Amazon S3 to Redshift: 3 Easy Methods

on Tutorial, Amazon Redshift, AWS S3, Data Integration, Data Warehouse, ETL • February 22nd, 2020 • Write for Hevo

AWS S3 is a completely managed general-purpose storage mechanism offered by Amazon based on a software as a service business model.  S3 can be used to serve any storage requirement ranging from a simple backup service to archiving a full data warehouse. It can be used for any requirement of up to 5 TB of data. In the enterprise data pipelines, it is typical to use S3 as a staging location or a temporary data dumping location before loading data into a Data Warehouse for offline Data Analysis. For customers staying within the AWS ecosystem, a Redshift is a great option as a completely managed Data Warehouse service.

This post will introduce you to Amazon S3 and Redshift. Moreover, it will explain 3 step-by-step methods which will help you to connect Amazon S3 to Redshift easily. Read along to understand more about the steps, benefits, and limitations of these methods.

Table of Contents

Prerequisites

  • An S3 account.
  • A Redshift account.
  • Working knowledge of Redhsift commands.

Introduction to Amazon S3

Amazon S3 Logo
Image Source

As mentioned above AWS S3 is a completely managed object storage service accessed entirely through web APIs and AWS-provided CLI utilities. Like any completely managed service offered by Amazon, all operational activities related to pre-provisioning, capacity scaling, etc are abstracted away from users. The customers are required to pay for the amount of space that they use. Access controls are comprehensive enough to meet typical compliance requirements. It offers granular access controls to meet all kinds of organizational and business compliance requirements. 

AWS Athena and AWS redshift spectrum allow users to run analytical queries on data stored in S3 buckets. S3 offers high availability. This comes from the fact that it stores data across a cluster of distributed servers. This approach means there is a related propagation delay and S3 can only guarantee eventual consistency. S3 writes are atomic though. 

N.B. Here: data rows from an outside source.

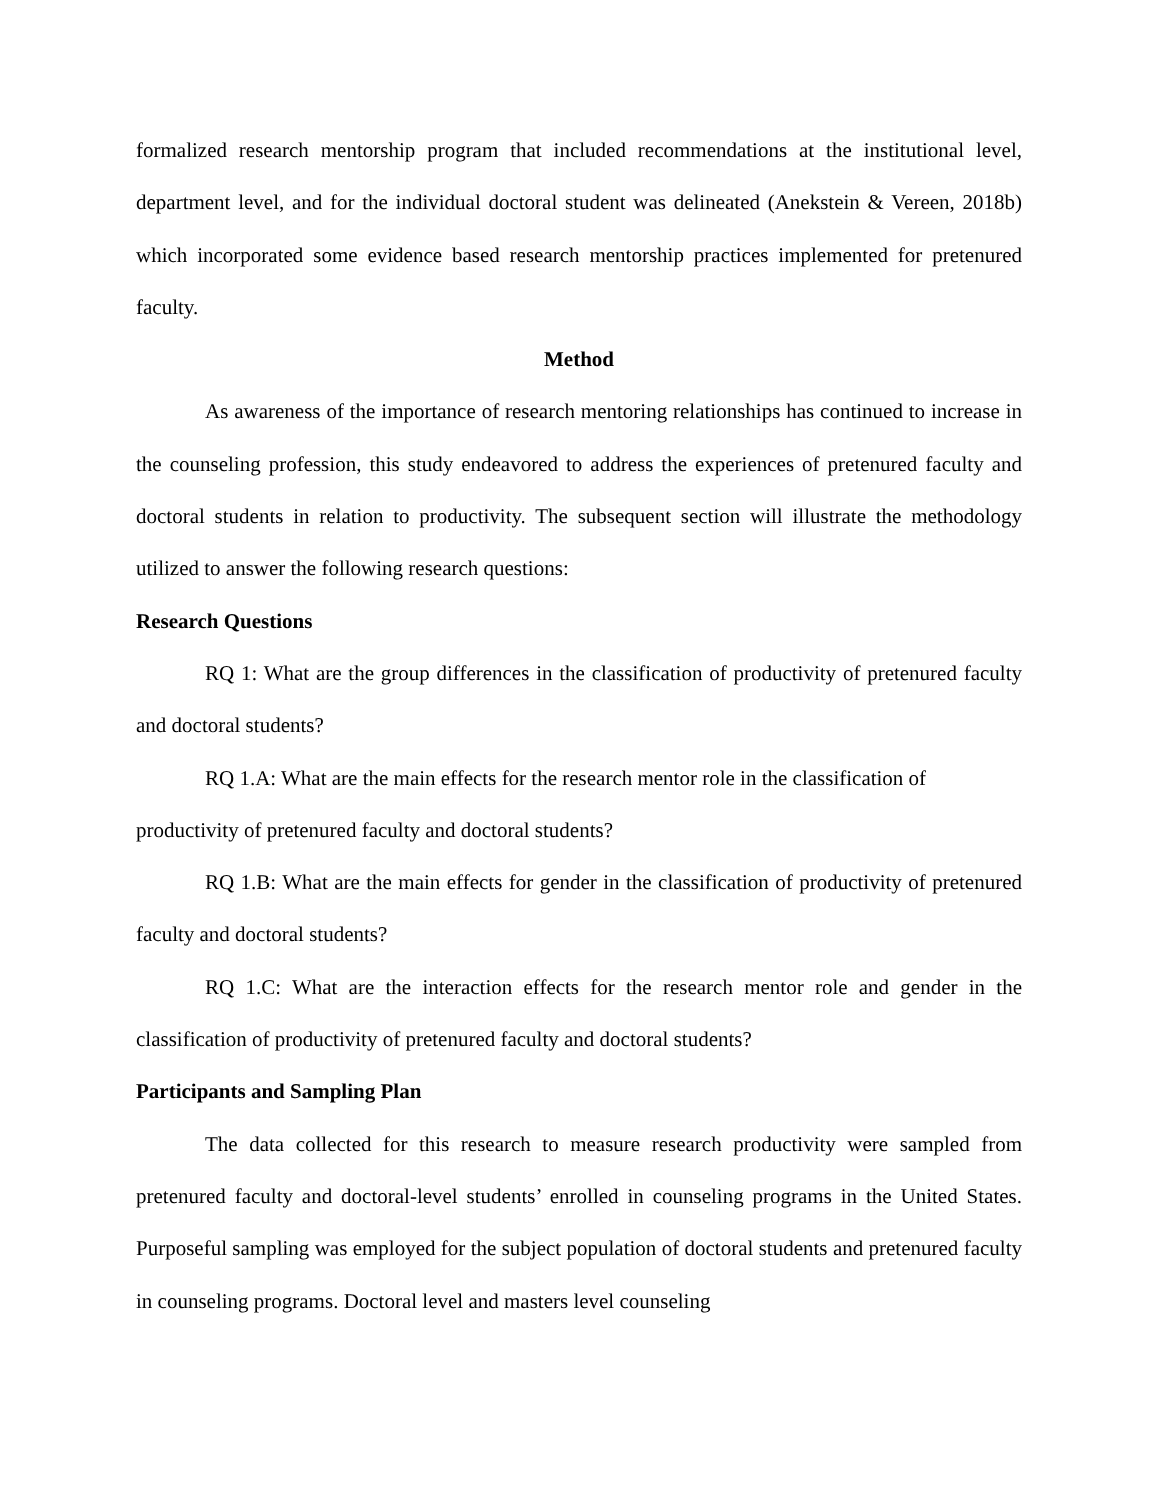formalized research mentorship program that included recommendations at the institutional level, department level, and for the individual doctoral student was delineated (Anekstein & Vereen, 2018b) which incorporated some evidence based research mentorship practices implemented for pretenured faculty.
Method
As awareness of the importance of research mentoring relationships has continued to increase in the counseling profession, this study endeavored to address the experiences of pretenured faculty and doctoral students in relation to productivity. The subsequent section will illustrate the methodology utilized to answer the following research questions:
Research Questions
RQ 1: What are the group differences in the classification of productivity of pretenured faculty and doctoral students?
RQ 1.A: What are the main effects for the research mentor role in the classification of productivity of pretenured faculty and doctoral students?
RQ 1.B: What are the main effects for gender in the classification of productivity of pretenured faculty and doctoral students?
RQ 1.C: What are the interaction effects for the research mentor role and gender in the classification of productivity of pretenured faculty and doctoral students?
Participants and Sampling Plan
The data collected for this research to measure research productivity were sampled from pretenured faculty and doctoral-level students’ enrolled in counseling programs in the United States. Purposeful sampling was employed for the subject population of doctoral students and pretenured faculty in counseling programs. Doctoral level and masters level counseling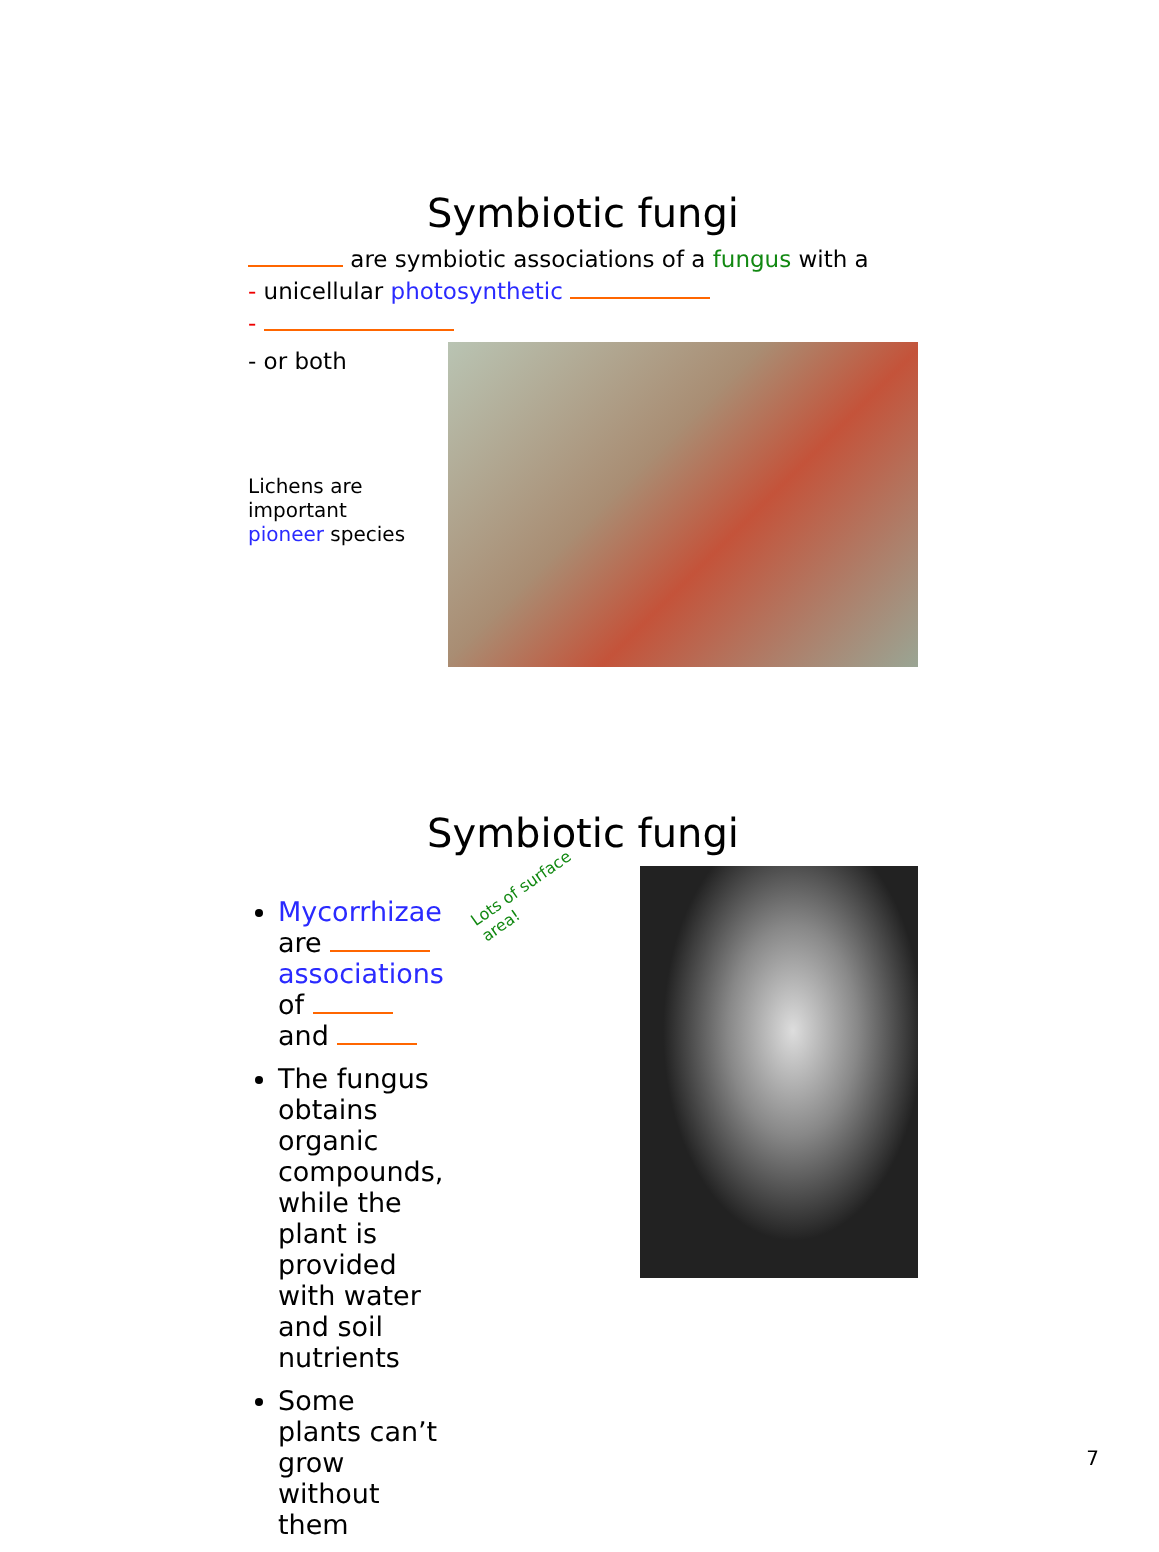Symbiotic fungi
are symbiotic associations of a fungus with a
- unicellular photosynthetic
-
- or both
Lichens are important pioneer species
Symbiotic fungi
Mycorrhizae are associations of and
The fungus obtains organic compounds, while the plant is provided with water and soil nutrients
Some plants can’t grow without them
Lots of surface area!
7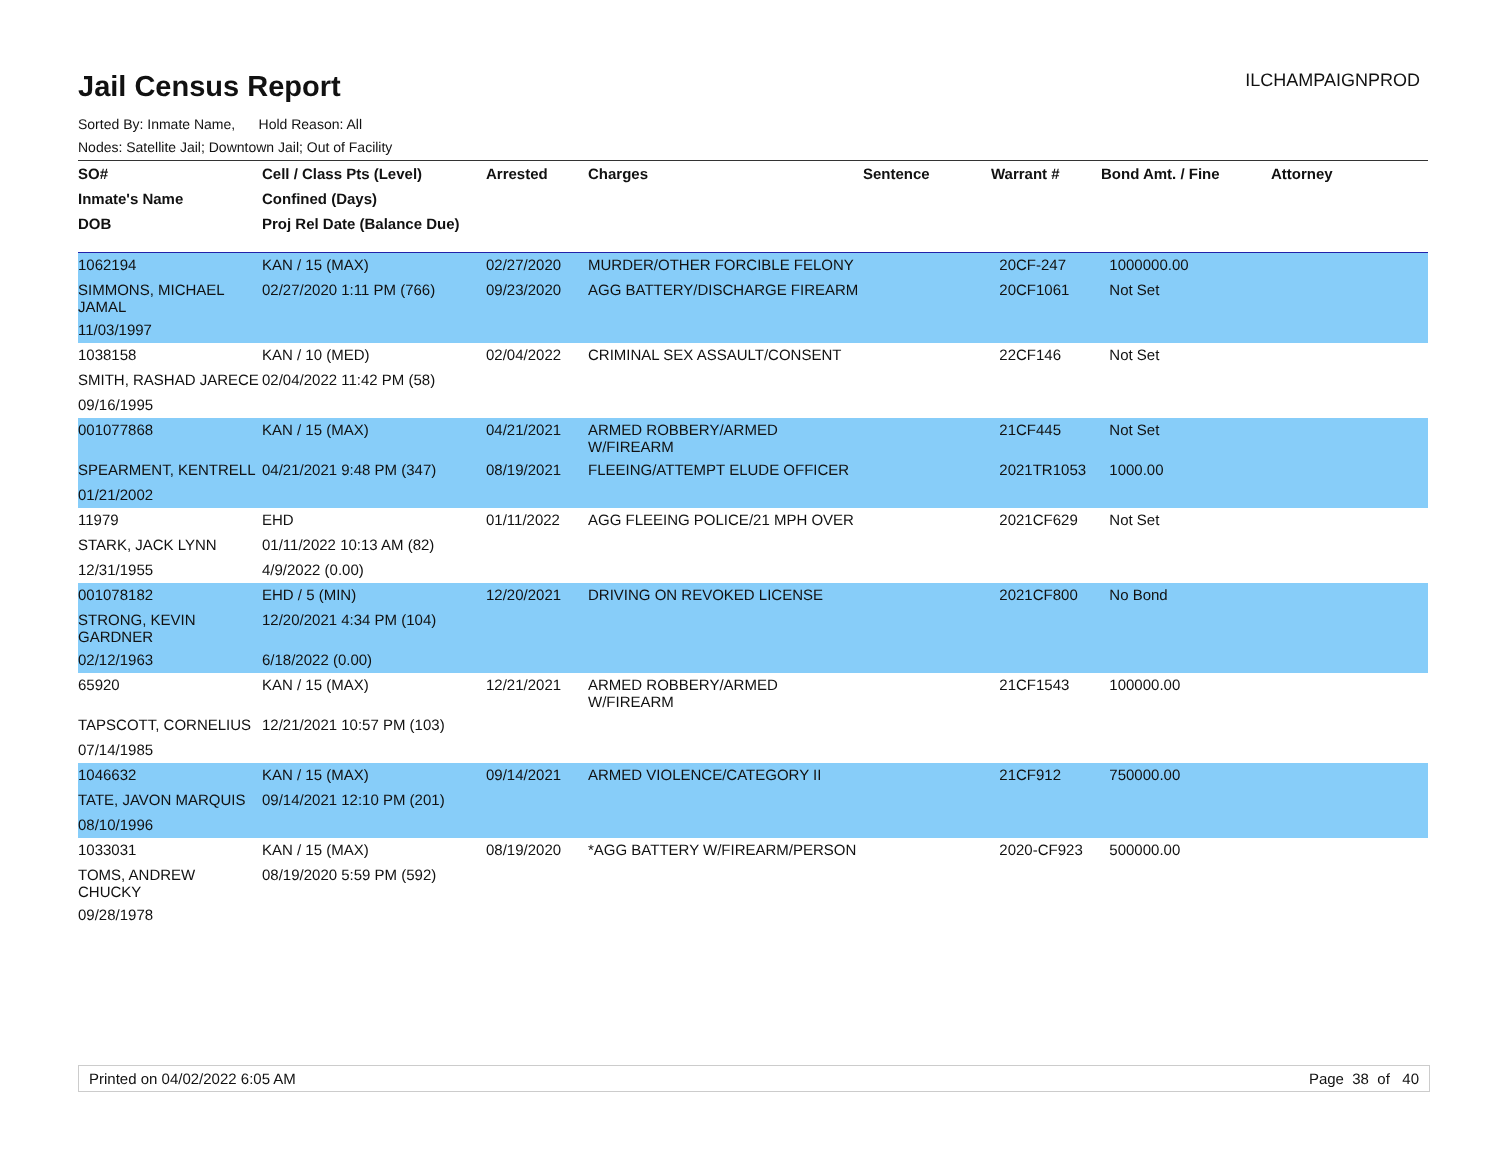Jail Census Report
ILCHAMPAIGNPROD
Sorted By: Inmate Name, Hold Reason: All
Nodes: Satellite Jail; Downtown Jail; Out of Facility
| SO# | Cell / Class Pts (Level) | Arrested | Charges | Sentence | Warrant # | Bond Amt. / Fine | Attorney |
| --- | --- | --- | --- | --- | --- | --- | --- |
| Inmate's Name | Confined (Days) | | | | | | |
| DOB | Proj Rel Date (Balance Due) | | | | | | |
| 1062194 | KAN / 15 (MAX) | 02/27/2020 | MURDER/OTHER FORCIBLE FELONY | | 20CF-247 | 1000000.00 | |
| SIMMONS, MICHAEL JAMAL | 02/27/2020 1:11 PM (766) | 09/23/2020 | AGG BATTERY/DISCHARGE FIREARM | | 20CF1061 | Not Set | |
| 11/03/1997 | | | | | | | |
| 1038158 | KAN / 10 (MED) | 02/04/2022 | CRIMINAL SEX ASSAULT/CONSENT | | 22CF146 | Not Set | |
| SMITH, RASHAD JARECE | 02/04/2022 11:42 PM (58) | | | | | | |
| 09/16/1995 | | | | | | | |
| 001077868 | KAN / 15 (MAX) | 04/21/2021 | ARMED ROBBERY/ARMED W/FIREARM | | 21CF445 | Not Set | |
| SPEARMENT, KENTRELL | 04/21/2021 9:48 PM (347) | 08/19/2021 | FLEEING/ATTEMPT ELUDE OFFICER | | 2021TR1053 | 1000.00 | |
| 01/21/2002 | | | | | | | |
| 11979 | EHD | 01/11/2022 | AGG FLEEING POLICE/21 MPH OVER | | 2021CF629 | Not Set | |
| STARK, JACK LYNN | 01/11/2022 10:13 AM (82) | | | | | | |
| 12/31/1955 | 4/9/2022 (0.00) | | | | | | |
| 001078182 | EHD / 5 (MIN) | 12/20/2021 | DRIVING ON REVOKED LICENSE | | 2021CF800 | No Bond | |
| STRONG, KEVIN GARDNER | 12/20/2021 4:34 PM (104) | | | | | | |
| 02/12/1963 | 6/18/2022 (0.00) | | | | | | |
| 65920 | KAN / 15 (MAX) | 12/21/2021 | ARMED ROBBERY/ARMED W/FIREARM | | 21CF1543 | 100000.00 | |
| TAPSCOTT, CORNELIUS | 12/21/2021 10:57 PM (103) | | | | | | |
| 07/14/1985 | | | | | | | |
| 1046632 | KAN / 15 (MAX) | 09/14/2021 | ARMED VIOLENCE/CATEGORY II | | 21CF912 | 750000.00 | |
| TATE, JAVON MARQUIS | 09/14/2021 12:10 PM (201) | | | | | | |
| 08/10/1996 | | | | | | | |
| 1033031 | KAN / 15 (MAX) | 08/19/2020 | *AGG BATTERY W/FIREARM/PERSON | | 2020-CF923 | 500000.00 | |
| TOMS, ANDREW CHUCKY | 08/19/2020 5:59 PM (592) | | | | | | |
| 09/28/1978 | | | | | | | |
Printed on 04/02/2022 6:05 AM Page 38 of 40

Structurally, S3 is envisioned as buckets and objects. A bucket is a container for storing all kinds of objects. It also represents the highest level of namespace. Buckets contain objects which represent the basic storage entity. An object is a fusion of the stored object as well as its metadata. A unique key and version identify an object uniquely.

To learn more about Amazon S3, visit here.

Introduction to AWS Redshift

Redshift Logo
Image Source

AWS Redshift is capable of executing complex queries over millions of runs and return instant results through a Postgres compatible querying layer. A massively parallel architecture made using a cluster of processing nodes is responsible for this capability. 

One of these nodes acts as the leader and handles activities related to client communication, query execution plans, and work assignments to other nodes. Redshift provides the customers with the flexibility to choose from different types of instances that suit their budget and nature of use cases.

Redshift can scale up to 2 PB of data and this is done by adding more nodes, upgrading nodes, or both. Redshift offers a unique feature called the concurrency scaling feature which makes scaling as seamless as it can without going over budget and resource limits set by customers. 

To learn more about Redshift, visit here.

Methods to Connect Amazon S3 to Redshift

Method 1: Using the COPY Command to Connect Amazon S3 to Redshift

Redshift’s native COPY command allows you to use AWS S3 as your data source and perform a direct bulk data load process. The allowed data source formats are CSV, JSON, or AVRO. 

Method 2: Using AWS Services to Connect Amazon S3 to Redshift

AWS offers a number of services that can be used to perform data load operations to Redshift Data Warehouse. AWS Glue and AWS Data pipeline are 2 such services that enable you to transfer data from Amazon S3 to Redshift.

Method 3: Using Hevo Data to Connect Amazon S3 to Redshift

Hevo Data provides a hassle-free solution and helps you directly transfer data from S3 to Redshift and numerous other Databases/Data Warehouses or destinations of your choice without any intervention in an effortless manner. Hevo is fully managed and completely automates the process of not only loading data from your desired source but also enriching the data and transforming it into an analysis-ready form without having to write a single line of code. Hevo’s pre-built integration with Redshift along with 100+ other data sources (including 30+ free data sources) will take full charge of the data transfer process, allowing you to focus on key business activities for free.

Get Started with Hevo for Free

Methods to Connect Amazon S3 to Redshift

Loading data from S3 to Redshift can be accomplished in the following 3 ways:

Method 1: Using to COPY Command Connect Amazon S3 to Redshift

Redshift’s COPY command can use AWS S3 as a source and perform a bulk data load. The data source format can be CSV, JSON, or AVRO. 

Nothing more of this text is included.